_Problem_:
All of the records that follow need to be copied word for word, without the pictures.

(Rendered images with source text)
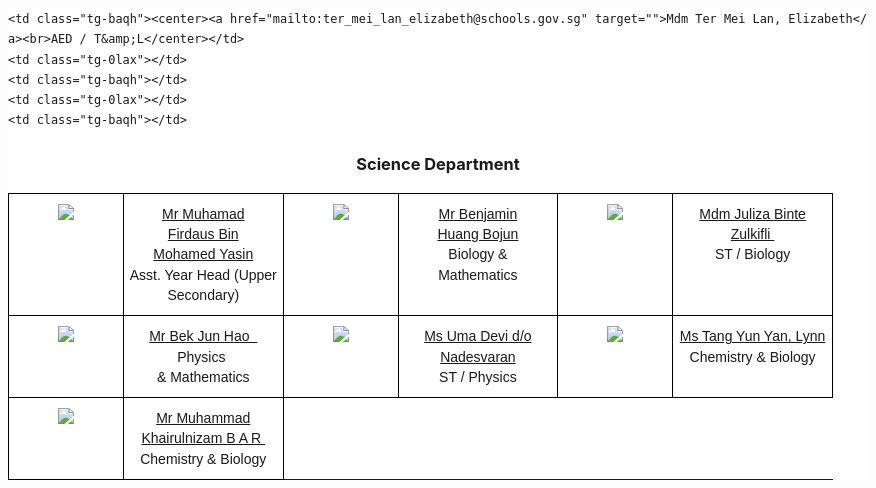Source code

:     <td class="tg-baqh"><center><a href="mailto:ter_mei_lan_elizabeth@schools.gov.sg" target="">Mdm Ter Mei Lan, Elizabeth</a><br>AED / T&amp;L</center></td>
    <td class="tg-0lax"></td>
    <td class="tg-baqh"></td>
    <td class="tg-0lax"></td>
    <td class="tg-baqh"></td>
  </tr>
</tbody>
</table>


<h3><center>Science Department</center></h3>

<style type="text/css">
.tg  {border-collapse:collapse;border-spacing:0;}
.tg td{border-color:black;border-style:solid;border-width:1px;font-family:Arial, sans-serif;font-size:14px;
  overflow:hidden;padding:10px 5px;word-break:normal;}
.tg th{border-color:black;border-style:solid;border-width:1px;font-family:Arial, sans-serif;font-size:14px;
  font-weight:normal;overflow:hidden;padding:10px 5px;word-break:normal;}
.tg .tg-baqh{text-align:center;vertical-align:top}
.tg .tg-0lax{text-align:left;vertical-align:top}
</style>
<table class="tg" style="undefined;table-layout: fixed; width: 825px">
<colgroup>
<col style="width: 115px">
<col style="width: 160px">
<col style="width: 115px">
<col style="width: 160px">
<col style="width: 115px">
<col style="width: 160px">
</colgroup>
<tbody>
  <tr>
		<td class="tg-0lax"><center><img src="/images/sci1.jpeg"></center></td>
    <td class="tg-baqh"><center><a href="mailto:muhamad_firdaus_mohamed_yasin@schools.gov.sg" target="">Mr Muhamad<br>Firdaus Bin<br>Mohamed Yasin</a><br>Asst. Year Head (Upper Secondary)</center></td>
    <td class="tg-0lax"><center><img src="/images/sci2.jpeg"></center></td>
    <td class="tg-baqh"><center><a href="mailto:huang_bojun_benjamin@schools.gov.sg" target="">Mr Benjamin <br>Huang Bojun</a><br />Biology &amp;<br />Mathematics</center></td>
    <td class="tg-0lax"><center><img src="/images/sci3.jpeg"></center></td>
    <td class="tg-baqh"><center><a href="mailto:juliza_zulkifli@schools.gov.sg" target="">Mdm Juliza Binte Zulkifli&nbsp;</a><br>ST / Biology</center></td>
  </tr>
  <tr>
    <td class="tg-0lax"><center><img src="/images/sci4.jpeg"></center></td>
    <td class="tg-baqh"><center><a href="mailto:bek_jun_hao@schools.gov.sg" target="">Mr Bek Jun Hao&nbsp;&nbsp;</a><br>Physics&nbsp;<br>&amp; Mathematics</center></td>
    <td class="tg-0lax"><center><img src="/images/sci5.jpeg"></center></td>
    <td class="tg-baqh"><center><a href="mailto:uma_devi_nadesvaran@schools.gov.sg" target="">Ms Uma Devi d/o Nadesvaran</a><br />ST / Physics</center></td>
    <td class="tg-0lax"><center><img src="/images/sci6.jpeg"></center></td>
    <td class="tg-baqh"><center><a href="mailto:yun_yan_lynn_tang@schools.gov.sg" target="">Ms Tang Yun Yan, Lynn</a><br />Chemistry &amp; Biology</center></td>
  </tr>
  <tr>
    <td class="tg-0lax"><center><img src="/images/sci7.jpeg"></center></td>
    <td class="tg-baqh"><center><a href="mailto:muhammad_khairulnizam@schools.gov.sg" target="">Mr Muhammad<br />Khairulnizam B A R&nbsp;</a><br />Chemistry &amp;&nbsp;Biology</center></td>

_Finished task_:
Source code

:     <td class="tg-baqh"><center><a href="mailto:ter_mei_lan_elizabeth@schools.gov.sg" target="">Mdm Ter Mei Lan, Elizabeth</a><br>AED / T&amp;L</center></td>
    <td class="tg-0lax"></td>
    <td class="tg-baqh"></td>
    <td class="tg-0lax"></td>
    <td class="tg-baqh"></td>
  </tr>
</tbody>
</table>


<h3><center>Science Department</center></h3>

<style type="text/css">
.tg  {border-collapse:collapse;border-spacing:0;}
.tg td{border-color:black;border-style:solid;border-width:1px;font-family:Arial, sans-serif;font-size:14px;
  overflow:hidden;padding:10px 5px;word-break:normal;}
.tg th{border-color:black;border-style:solid;border-width:1px;font-family:Arial, sans-serif;font-size:14px;
  font-weight:normal;overflow:hidden;padding:10px 5px;word-break:normal;}
.tg .tg-baqh{text-align:center;vertical-align:top}
.tg .tg-0lax{text-align:left;vertical-align:top}
</style>
<table class="tg" style="undefined;table-layout: fixed; width: 825px">
<colgroup>
<col style="width: 115px">
<col style="width: 160px">
<col style="width: 115px">
<col style="width: 160px">
<col style="width: 115px">
<col style="width: 160px">
</colgroup>
<tbody>
  <tr>
		<td class="tg-0lax"><center><img src="/images/sci1.jpeg"></center></td>
    <td class="tg-baqh"><center><a href="mailto:muhamad_firdaus_mohamed_yasin@schools.gov.sg" target="">Mr Muhamad<br>Firdaus Bin<br>Mohamed Yasin</a><br>Asst. Year Head (Upper Secondary)</center></td>
    <td class="tg-0lax"><center><img src="/images/sci2.jpeg"></center></td>
    <td class="tg-baqh"><center><a href="mailto:huang_bojun_benjamin@schools.gov.sg" target="">Mr Benjamin <br>Huang Bojun</a><br />Biology &amp;<br />Mathematics</center></td>
    <td class="tg-0lax"><center><img src="/images/sci3.jpeg"></center></td>
    <td class="tg-baqh"><center><a href="mailto:juliza_zulkifli@schools.gov.sg" target="">Mdm Juliza Binte Zulkifli&nbsp;</a><br>ST / Biology</center></td>
  </tr>
  <tr>
    <td class="tg-0lax"><center><img src="/images/sci4.jpeg"></center></td>
    <td class="tg-baqh"><center><a href="mailto:bek_jun_hao@schools.gov.sg" target="">Mr Bek Jun Hao&nbsp;&nbsp;</a><br>Physics&nbsp;<br>&amp; Mathematics</center></td>
    <td class="tg-0lax"><center><img src="/images/sci5.jpeg"></center></td>
    <td class="tg-baqh"><center><a href="mailto:uma_devi_nadesvaran@schools.gov.sg" target="">Ms Uma Devi d/o Nadesvaran</a><br />ST / Physics</center></td>
    <td class="tg-0lax"><center><img src="/images/sci6.jpeg"></center></td>
    <td class="tg-baqh"><center><a href="mailto:yun_yan_lynn_tang@schools.gov.sg" target="">Ms Tang Yun Yan, Lynn</a><br />Chemistry &amp; Biology</center></td>
  </tr>
  <tr>
    <td class="tg-0lax"><center><img src="/images/sci7.jpeg"></center></td>
    <td class="tg-baqh"><center><a href="mailto:muhammad_khairulnizam@schools.gov.sg" target="">Mr Muhammad<br />Khairulnizam B A R&nbsp;</a><br />Chemistry &amp;&nbsp;Biology</center></td>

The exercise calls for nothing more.